- [Requests]:
1. From the bird-drawing notes, copy word for word the part that begins with the words "And I like the" and ends with "disdained. I disagree.".
2. List every specific kind of bird that the bird-drawing notes name, leaving out bird families.
3. Extend the bird-drawing notes past their final sentence.

- [Source document]:
--------

Black-necked Aracari

This is a type of toucan with a black and white beak.

I didn't want to draw the side view of the toco toucan because that bird is so well known - I mean, the toco is the Fruit Loops bird. It is a bizarre looking bird, and it would be hard to draw without reverting to just drawing a cartoon (and singing the stupid jingle. Yes, TV has me that well trained. Argh). That's why I chose this toucan relative instead. I have no preconceived notions about Aracaris.

And I like the inquisitive look on this guy's face.

Raggiana Bird of Paradise

There are 43 different types of birds in the "Bird of Paradise" family. They are all crazy colorful and most have funny decorative feathers. I am so coming back to these birds later in the year.

Also, I really like the white highlights on this one.


Of the birds I have done so far, this one is the most like a classic naturalist illustration or bird guide. In some ways that's good, and in some ways that's bad.

I think it comes down to that distinction between pure art and purposeful art. Scientific art is purposeful. It becomes illustrative because it's trying to teach someone something. Therefore, it loses the honor of being "art for art's sake." In many circles, purposeful art is a thing to be disdained. I disagree.

I make these birds so that I can learn about them. I'm not trying to be the next Audobon. I'm just selfishly learning everything I can about bird structure. So that's my excuse.

--------

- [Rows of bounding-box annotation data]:
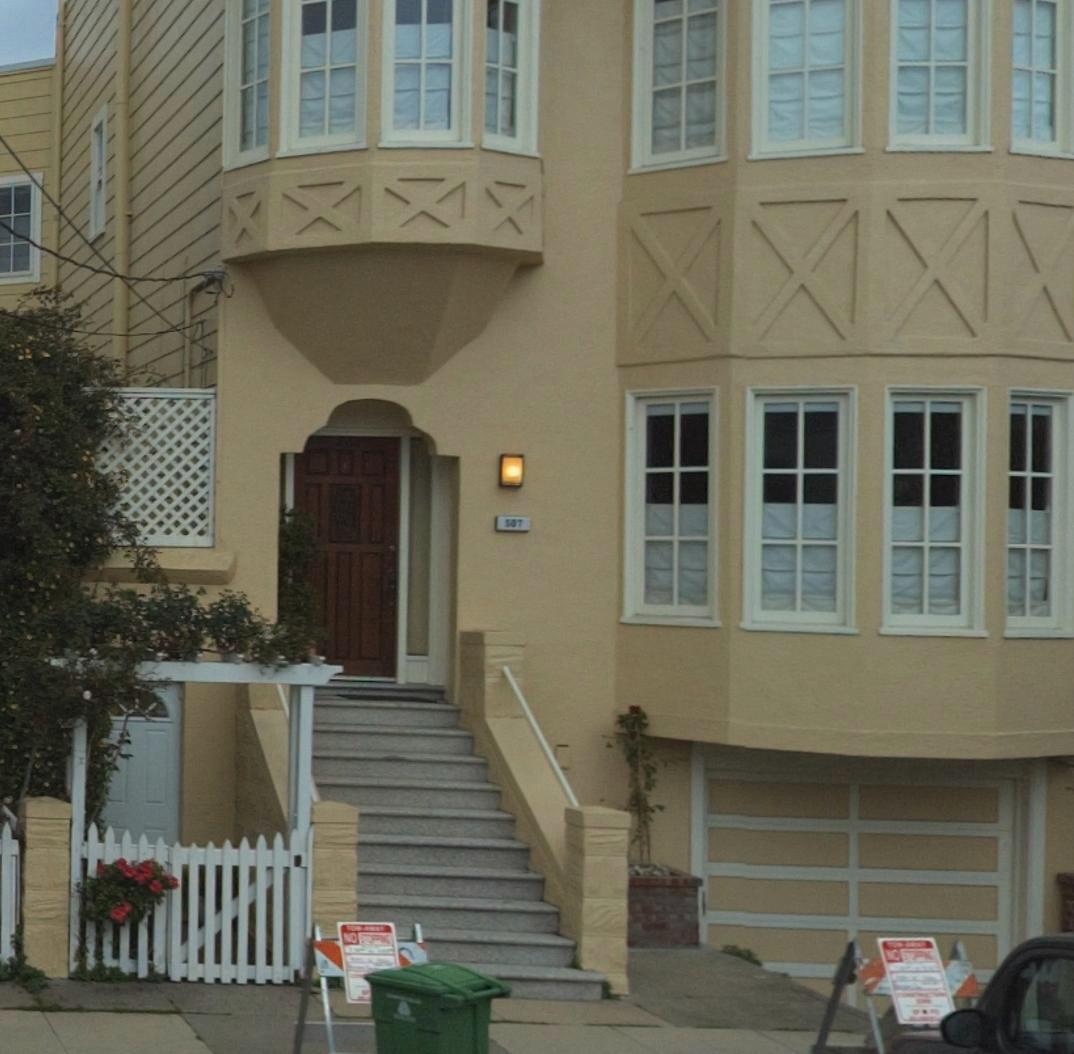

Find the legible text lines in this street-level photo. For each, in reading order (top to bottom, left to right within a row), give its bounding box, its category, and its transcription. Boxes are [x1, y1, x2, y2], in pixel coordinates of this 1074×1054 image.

[504, 518, 524, 528] StreetNumber: 507
[343, 924, 387, 932] None: TOW-AWAY
[343, 932, 392, 944] None: NO STOPPING
[886, 942, 928, 948] None: TOW-AWAY
[885, 950, 935, 962] None: NO STOPPING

--------

- [The results]:
1.
And I like the inquisitive look on this guy's face.

Raggiana Bird of Paradise

There are 43 different types of birds in the "Bird of Paradise" family. They are all crazy colorful and most have funny decorative feathers. I am so coming back to these birds later in the year.

Also, I really like the white highlights on this one.


Of the birds I have done so far, this one is the most like a classic naturalist illustration or bird guide. In some ways that's good, and in some ways that's bad.

I think it comes down to that distinction between pure art and purposeful art. Scientific art is purposeful. It becomes illustrative because it's trying to teach someone something. Therefore, it loses the honor of being "art for art's sake." In many circles, purposeful art is a thing to be disdained. I disagree.

2.
Black-necked Aracari
toco toucan
Raggiana Bird of Paradise

3.
Double-wattled Cassowary

Pretty much anything with a wattle is going to be fun to draw, and this guy did not disappoint. He has bumps on the side of his head, wrinkly blue skin, a lumpy red throat, and a big ol' casque on his crown. So many fun lines to draw.

I worry sometimes that the scale of these drawings is forcing me to edit or condense detail to fit within a 5x6 in box. But I can't imagine putting up 365 pages of letter-sized paper on my walls - I'd run out of room in one month.

Black- Legged Kittiwake


This guy is having an argument with his friends. I like the little bump of the far eye, the one we can't see. Sometimes the tiniest part of a picture makes me so happy.

Sunday, March 21, 2010

Oh the shame...

I missed a day. Three months into the bird-a-day project and I missed a day.

It's my own damned fault. I spent all of yesterday with my new obsession: knitting. And somewhere at the end of the day, while getting ready for a party, I realized that nowhere in that time did I draw a bird.

AND I have been so stressed at work that I partied hearty. I drank three yummy lemon things in a row, and then danced like crazy. I came home well past midnight and passed out. This morning I woke up, woozy, at 9 a.m. with the private shame of knowing that I let a day go by without making time for my art project.

Now I am drawing two birds. Which is technically cheating. BUT to mark this mistake, I will draw the same bird twice - a head portrait and a full body image. so at the very least, it will be a purposeful adjustment to the mistake.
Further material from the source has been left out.